Innumerable substances have been used to increase sexual performance. Oysters, lobsters, eggs, and spices are examples. Spanish Fly, a substance made by grinding the wings of certain beetles, was a favorite of that party animal, the Marquis de Sade. It is illegal in the United States both because of the unproven nature of its effectiveness and a tendency to cause seizures or death. Many of these substances actually do nothing more than irritate the genital organs. The user interprets this irritation as increased sensitivity, thereby giving the impression of increased performance.
Rhinoceros horn has been used (unsuccessfully) for so long that its name has become synonymous with sexual arousal. Unfortunately, its popularity has led to such widespread slaughter of the animals that they face extinction.
Ancient Egyptians believed eating crocodile penises increased virility. Anyone capable of eating a crocodile's penis probably didn't need any more help proving his manhood.
The idea of using animal testes to treat impotence began in the Middle Ages, when a standard treatment for "the male malady" was to place the testicles of a cock under the bed. Another option was eating the rooster's testes. You could guess that putting them under the bed was much more popular. The Malleus Maleficarum was a guide to witchcraft during that era that asserted witch's spells caused impotence. This was a major reason witch-hunting became so widespread.
French physiologist Charles Edouard Brown-Sequard injected himself in the 1880s with an extract from the testicles of dogs that he claimed made him smarter, stronger, and more virile. After ten injections, he reported improved erections, as well as a stronger jet of urine and "power of defecation." He made no claims about the effect this had on the dogs. His "Elixir of Life" became an instant best-seller. Its 1889 launch rivaled that of Levitra, even without a famous spokesman.
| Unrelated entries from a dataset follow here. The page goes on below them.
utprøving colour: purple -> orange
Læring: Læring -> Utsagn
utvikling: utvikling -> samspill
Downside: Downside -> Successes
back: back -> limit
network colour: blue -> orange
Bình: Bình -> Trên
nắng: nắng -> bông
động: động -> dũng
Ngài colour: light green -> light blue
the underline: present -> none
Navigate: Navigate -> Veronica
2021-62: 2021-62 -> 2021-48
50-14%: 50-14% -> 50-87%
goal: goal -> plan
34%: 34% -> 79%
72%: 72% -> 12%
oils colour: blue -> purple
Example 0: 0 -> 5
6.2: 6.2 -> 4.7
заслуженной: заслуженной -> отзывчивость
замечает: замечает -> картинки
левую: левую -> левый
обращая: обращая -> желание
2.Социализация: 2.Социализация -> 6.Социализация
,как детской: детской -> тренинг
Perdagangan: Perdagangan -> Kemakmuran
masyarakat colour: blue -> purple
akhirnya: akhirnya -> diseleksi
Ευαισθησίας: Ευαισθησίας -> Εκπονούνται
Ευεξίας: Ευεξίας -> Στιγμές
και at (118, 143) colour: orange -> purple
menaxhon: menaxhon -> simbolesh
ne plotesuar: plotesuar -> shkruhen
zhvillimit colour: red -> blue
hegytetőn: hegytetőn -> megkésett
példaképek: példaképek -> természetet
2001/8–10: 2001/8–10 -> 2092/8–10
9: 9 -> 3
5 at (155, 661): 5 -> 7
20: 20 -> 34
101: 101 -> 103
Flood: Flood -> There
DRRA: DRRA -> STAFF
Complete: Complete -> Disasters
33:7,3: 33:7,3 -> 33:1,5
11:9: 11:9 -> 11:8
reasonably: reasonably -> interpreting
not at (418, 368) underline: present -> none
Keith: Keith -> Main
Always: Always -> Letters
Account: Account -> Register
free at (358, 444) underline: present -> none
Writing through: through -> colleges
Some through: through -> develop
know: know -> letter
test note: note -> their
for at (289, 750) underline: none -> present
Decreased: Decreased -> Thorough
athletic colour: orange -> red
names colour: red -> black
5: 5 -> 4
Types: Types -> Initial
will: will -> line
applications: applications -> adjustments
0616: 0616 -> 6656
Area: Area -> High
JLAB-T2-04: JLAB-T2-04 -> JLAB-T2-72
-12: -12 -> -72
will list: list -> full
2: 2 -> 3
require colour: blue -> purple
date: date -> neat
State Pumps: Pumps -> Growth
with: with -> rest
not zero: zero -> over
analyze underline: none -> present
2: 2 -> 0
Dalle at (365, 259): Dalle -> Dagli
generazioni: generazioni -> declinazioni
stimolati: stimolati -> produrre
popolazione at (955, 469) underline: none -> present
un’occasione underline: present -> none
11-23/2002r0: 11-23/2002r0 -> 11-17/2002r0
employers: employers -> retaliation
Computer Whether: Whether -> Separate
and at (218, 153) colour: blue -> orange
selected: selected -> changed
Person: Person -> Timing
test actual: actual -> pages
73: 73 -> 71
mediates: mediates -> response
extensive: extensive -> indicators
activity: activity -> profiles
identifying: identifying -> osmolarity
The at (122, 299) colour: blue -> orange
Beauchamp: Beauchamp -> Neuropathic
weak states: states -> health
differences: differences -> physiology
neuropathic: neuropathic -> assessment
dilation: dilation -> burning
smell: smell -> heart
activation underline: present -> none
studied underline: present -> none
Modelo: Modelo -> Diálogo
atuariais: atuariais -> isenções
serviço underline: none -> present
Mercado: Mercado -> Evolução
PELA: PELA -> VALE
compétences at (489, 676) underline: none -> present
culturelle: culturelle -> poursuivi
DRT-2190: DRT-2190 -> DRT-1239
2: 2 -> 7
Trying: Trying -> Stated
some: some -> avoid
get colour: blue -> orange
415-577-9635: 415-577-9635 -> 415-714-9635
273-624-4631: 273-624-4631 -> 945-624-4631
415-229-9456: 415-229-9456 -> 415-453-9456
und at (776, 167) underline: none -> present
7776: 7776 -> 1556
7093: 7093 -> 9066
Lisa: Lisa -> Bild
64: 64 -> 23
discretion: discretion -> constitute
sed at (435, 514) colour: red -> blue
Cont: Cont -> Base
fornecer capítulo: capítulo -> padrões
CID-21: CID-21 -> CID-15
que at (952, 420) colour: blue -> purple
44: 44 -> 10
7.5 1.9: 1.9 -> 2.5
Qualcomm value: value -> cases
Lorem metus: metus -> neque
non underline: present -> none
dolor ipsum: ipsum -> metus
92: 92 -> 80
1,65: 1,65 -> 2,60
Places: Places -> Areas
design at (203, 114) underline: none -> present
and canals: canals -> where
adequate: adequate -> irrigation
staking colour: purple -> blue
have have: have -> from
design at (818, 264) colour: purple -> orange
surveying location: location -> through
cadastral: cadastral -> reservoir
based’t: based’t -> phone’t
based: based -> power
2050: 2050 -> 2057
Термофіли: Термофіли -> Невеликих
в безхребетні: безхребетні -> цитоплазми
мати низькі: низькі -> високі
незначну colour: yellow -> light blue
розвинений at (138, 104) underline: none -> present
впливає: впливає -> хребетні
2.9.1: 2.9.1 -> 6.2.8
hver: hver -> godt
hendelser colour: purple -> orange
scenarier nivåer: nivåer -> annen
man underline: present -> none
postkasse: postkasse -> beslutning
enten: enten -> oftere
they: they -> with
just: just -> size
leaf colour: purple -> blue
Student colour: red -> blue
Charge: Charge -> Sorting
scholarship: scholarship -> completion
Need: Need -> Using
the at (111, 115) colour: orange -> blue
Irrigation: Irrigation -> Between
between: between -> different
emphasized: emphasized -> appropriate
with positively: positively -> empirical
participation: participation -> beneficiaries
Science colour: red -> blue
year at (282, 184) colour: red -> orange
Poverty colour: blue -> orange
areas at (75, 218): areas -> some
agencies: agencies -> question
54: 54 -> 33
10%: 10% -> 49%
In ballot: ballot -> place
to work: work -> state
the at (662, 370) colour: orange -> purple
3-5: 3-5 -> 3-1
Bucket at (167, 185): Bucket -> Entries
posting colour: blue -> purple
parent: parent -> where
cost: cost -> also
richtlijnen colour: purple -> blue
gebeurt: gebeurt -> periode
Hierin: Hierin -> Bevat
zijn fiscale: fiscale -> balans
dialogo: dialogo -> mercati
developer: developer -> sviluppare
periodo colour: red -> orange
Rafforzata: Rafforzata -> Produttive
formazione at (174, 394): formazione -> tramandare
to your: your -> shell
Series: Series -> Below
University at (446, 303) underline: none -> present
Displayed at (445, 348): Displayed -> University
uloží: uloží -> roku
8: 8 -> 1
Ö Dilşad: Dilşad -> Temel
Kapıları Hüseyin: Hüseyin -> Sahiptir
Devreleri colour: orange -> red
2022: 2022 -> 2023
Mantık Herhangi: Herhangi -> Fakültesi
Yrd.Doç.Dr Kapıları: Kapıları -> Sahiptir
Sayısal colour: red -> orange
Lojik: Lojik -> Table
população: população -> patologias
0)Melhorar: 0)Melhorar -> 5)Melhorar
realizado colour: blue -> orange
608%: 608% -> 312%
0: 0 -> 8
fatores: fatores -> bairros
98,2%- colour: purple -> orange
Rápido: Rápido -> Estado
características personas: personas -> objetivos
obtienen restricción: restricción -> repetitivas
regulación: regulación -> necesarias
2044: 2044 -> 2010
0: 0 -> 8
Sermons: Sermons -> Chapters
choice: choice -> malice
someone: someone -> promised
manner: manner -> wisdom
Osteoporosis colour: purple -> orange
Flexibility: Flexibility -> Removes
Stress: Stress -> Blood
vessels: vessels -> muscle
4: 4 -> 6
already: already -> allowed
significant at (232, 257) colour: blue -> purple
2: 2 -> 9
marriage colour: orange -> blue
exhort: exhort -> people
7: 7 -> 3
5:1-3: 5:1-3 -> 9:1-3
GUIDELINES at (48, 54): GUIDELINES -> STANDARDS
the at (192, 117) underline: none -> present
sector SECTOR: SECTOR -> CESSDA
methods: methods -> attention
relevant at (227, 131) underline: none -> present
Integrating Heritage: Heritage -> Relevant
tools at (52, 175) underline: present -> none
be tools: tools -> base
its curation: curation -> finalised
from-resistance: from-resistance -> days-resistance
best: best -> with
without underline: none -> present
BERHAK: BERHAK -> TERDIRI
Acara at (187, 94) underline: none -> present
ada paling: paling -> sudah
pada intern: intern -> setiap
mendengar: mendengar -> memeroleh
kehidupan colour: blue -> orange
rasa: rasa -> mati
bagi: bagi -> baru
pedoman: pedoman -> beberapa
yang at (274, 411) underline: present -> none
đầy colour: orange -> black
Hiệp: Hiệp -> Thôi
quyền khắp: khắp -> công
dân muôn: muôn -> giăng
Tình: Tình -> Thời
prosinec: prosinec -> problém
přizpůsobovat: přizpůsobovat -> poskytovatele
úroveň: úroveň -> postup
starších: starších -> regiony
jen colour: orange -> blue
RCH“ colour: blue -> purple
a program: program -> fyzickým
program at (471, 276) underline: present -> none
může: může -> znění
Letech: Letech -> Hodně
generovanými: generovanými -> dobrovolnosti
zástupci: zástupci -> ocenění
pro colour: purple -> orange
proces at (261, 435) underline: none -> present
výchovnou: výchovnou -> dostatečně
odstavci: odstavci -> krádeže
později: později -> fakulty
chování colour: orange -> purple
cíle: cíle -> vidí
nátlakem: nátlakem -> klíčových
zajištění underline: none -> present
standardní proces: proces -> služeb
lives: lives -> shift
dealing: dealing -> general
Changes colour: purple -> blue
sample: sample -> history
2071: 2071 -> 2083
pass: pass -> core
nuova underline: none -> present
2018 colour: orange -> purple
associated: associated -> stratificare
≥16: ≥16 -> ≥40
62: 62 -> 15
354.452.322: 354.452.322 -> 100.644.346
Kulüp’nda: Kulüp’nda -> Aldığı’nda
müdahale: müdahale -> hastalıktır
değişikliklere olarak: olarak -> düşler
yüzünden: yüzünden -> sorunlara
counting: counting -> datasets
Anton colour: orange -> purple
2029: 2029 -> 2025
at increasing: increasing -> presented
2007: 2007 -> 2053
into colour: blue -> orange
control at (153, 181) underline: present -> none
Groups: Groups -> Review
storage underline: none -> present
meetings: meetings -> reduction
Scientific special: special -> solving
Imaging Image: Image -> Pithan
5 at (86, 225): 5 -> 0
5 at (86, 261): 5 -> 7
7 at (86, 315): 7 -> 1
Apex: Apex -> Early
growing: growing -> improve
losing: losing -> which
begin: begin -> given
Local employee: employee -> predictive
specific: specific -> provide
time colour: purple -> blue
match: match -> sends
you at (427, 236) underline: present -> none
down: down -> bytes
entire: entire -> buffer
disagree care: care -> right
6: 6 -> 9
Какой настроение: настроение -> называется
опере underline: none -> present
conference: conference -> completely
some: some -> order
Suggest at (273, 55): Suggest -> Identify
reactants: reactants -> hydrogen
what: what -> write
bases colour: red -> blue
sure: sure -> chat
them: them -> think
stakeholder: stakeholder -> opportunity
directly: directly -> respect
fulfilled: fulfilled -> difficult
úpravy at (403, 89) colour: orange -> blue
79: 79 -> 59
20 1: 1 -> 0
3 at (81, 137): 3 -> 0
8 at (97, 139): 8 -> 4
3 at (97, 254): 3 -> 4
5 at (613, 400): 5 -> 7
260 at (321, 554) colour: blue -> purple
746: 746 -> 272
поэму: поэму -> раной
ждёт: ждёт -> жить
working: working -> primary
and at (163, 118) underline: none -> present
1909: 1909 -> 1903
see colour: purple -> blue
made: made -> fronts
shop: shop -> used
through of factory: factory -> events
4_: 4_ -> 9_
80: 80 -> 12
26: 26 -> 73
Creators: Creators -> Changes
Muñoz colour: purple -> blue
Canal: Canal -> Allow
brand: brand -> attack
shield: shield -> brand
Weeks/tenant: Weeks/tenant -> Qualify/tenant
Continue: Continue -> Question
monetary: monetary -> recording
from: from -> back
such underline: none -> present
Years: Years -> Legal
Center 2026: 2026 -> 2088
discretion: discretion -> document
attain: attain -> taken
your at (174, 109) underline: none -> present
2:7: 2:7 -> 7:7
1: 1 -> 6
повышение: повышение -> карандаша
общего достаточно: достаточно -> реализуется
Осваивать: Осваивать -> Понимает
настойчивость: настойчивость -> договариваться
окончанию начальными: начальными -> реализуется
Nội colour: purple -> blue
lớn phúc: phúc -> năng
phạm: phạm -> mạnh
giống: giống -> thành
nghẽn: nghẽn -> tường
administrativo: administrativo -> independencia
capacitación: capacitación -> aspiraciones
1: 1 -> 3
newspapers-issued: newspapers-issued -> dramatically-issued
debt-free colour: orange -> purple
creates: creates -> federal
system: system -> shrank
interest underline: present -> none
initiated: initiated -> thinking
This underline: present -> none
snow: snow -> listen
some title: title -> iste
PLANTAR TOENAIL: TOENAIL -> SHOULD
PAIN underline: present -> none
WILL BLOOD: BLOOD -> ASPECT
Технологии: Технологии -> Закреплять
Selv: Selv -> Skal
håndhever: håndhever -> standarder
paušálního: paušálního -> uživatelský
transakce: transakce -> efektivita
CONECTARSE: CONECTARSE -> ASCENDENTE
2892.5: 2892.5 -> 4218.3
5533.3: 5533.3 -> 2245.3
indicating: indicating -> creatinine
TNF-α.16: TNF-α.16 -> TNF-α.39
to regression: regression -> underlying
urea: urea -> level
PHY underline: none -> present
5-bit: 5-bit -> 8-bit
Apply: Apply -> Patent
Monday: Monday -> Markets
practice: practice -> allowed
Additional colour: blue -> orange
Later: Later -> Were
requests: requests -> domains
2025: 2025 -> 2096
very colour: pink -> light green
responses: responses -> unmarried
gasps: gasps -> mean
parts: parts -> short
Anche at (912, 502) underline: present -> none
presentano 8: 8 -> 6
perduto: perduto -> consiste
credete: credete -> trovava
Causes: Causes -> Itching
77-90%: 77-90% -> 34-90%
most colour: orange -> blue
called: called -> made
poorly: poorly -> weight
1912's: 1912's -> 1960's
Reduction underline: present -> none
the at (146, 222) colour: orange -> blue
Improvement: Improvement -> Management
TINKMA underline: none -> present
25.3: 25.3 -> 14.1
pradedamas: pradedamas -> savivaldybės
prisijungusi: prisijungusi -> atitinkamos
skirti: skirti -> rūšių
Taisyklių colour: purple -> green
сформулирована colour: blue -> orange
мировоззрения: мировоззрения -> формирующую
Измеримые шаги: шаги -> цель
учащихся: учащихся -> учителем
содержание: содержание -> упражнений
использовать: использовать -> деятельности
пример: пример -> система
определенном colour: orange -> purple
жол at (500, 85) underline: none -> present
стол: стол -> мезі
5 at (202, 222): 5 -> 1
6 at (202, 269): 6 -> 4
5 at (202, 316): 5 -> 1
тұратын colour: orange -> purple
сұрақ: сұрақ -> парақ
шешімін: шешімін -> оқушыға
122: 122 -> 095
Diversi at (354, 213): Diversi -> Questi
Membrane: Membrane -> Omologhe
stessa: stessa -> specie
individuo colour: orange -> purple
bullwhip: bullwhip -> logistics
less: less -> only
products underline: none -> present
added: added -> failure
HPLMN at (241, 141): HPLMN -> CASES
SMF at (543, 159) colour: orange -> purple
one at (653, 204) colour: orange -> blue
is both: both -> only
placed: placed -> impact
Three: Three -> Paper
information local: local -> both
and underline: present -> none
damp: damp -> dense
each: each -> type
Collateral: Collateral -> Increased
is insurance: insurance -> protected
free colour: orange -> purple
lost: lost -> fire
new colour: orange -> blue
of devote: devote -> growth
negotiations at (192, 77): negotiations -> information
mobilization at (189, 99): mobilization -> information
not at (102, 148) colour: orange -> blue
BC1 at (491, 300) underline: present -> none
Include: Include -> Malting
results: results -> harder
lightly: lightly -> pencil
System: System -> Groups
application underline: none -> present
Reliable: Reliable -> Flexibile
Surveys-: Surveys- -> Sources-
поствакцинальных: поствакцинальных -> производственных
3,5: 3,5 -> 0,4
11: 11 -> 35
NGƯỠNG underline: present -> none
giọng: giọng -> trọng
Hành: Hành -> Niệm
Eugen Steinach in 1920 pioneered surgical treatment of impotence with a revolutionary idea-vasectomy. He believed blocking the vas deferens (the tubes semen passes through) would force maleness factors back into the bloodstream instead of letting them go to waste on the sheets. The erections probably weren't much better, but with female partners spending less time pregnant, there was much more opportunity. Two recipients of the Steinach procedure were Sigmund Freud and Nobel Prize winner William Butler Yeats. Freud, the person most responsible for the mistaken impression that impotence was primarily psychological, set back our understanding of the disorder by decades. Taking him out of the gene pool probably did more to help the science of impotence therapy than anything else Steinach did. Many respected universities have subsequently been involved in the transplantation of animal or human testicular tissue. Swiss professor Paul Niehans treated tens of thousands of men with testicular cell injections in the early twentieth century. His procedure sometimes went straight to the root of the problem by injecting a booster shot directly into the patient's testes.* Patients receiving the treatments included Charlie Chaplin (and you wondered why he walked that way), Aristotle Onassis, and Pope Pius XII. Chaplin was a well-known womanizer, but the Pope's interest in this treatment remains a mystery. Another researcher in Chicago proudly stated his initial patient checked himself out of the hospital four days after surgery in order to satisfy his newfound potency. He fully understood the rule: "Never waste an erection." Dr. Leo Stanley removed the testicles of recently executed prisoners at San Quentin in the 1920s. He transplanted them into other, more fortunate (albeit impotent) prisoners, reporting improvement in strength, well-being, and libido among the recipients. When the supply ran low, he substituted goat, ram, boar, and deer testicular tissue. Why he wanted to improve libido among prisoners is still not evident. It remains unclear whether any of these early attempts at treating impotence with human or animal testicular tissue actually worked. Most of the researchers mentioned eventually fell into disrepute-but at least Aristotle Onassis got the girl.
Hot metal rods inserted into the urethra during medieval times failed to revive erections. No one wanted a second treatment, so failures went unreported. Many types of splints have been used, including hollowed-out antlers and horns. Encouraged by finding the penis bone (baculum) in some animals, early surgeons placed rib cartilage into the penis. Although these initial attempts failed, penile prostheses have more recently proven particularly reliable.